> _Available data_:

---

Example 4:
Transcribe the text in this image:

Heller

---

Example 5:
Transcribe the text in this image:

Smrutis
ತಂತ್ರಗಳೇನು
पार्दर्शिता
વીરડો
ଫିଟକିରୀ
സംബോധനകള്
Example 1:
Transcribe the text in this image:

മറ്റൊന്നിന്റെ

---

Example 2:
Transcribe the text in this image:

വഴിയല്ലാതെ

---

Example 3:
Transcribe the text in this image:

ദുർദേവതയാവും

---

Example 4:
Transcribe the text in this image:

> _Task goal_:
Check the listing above for "Example". Show every line where it turns up.

> _Solution for this problem_:
Example 4:
Example 5:
Example 1:
Example 2:
Example 3:
Example 4:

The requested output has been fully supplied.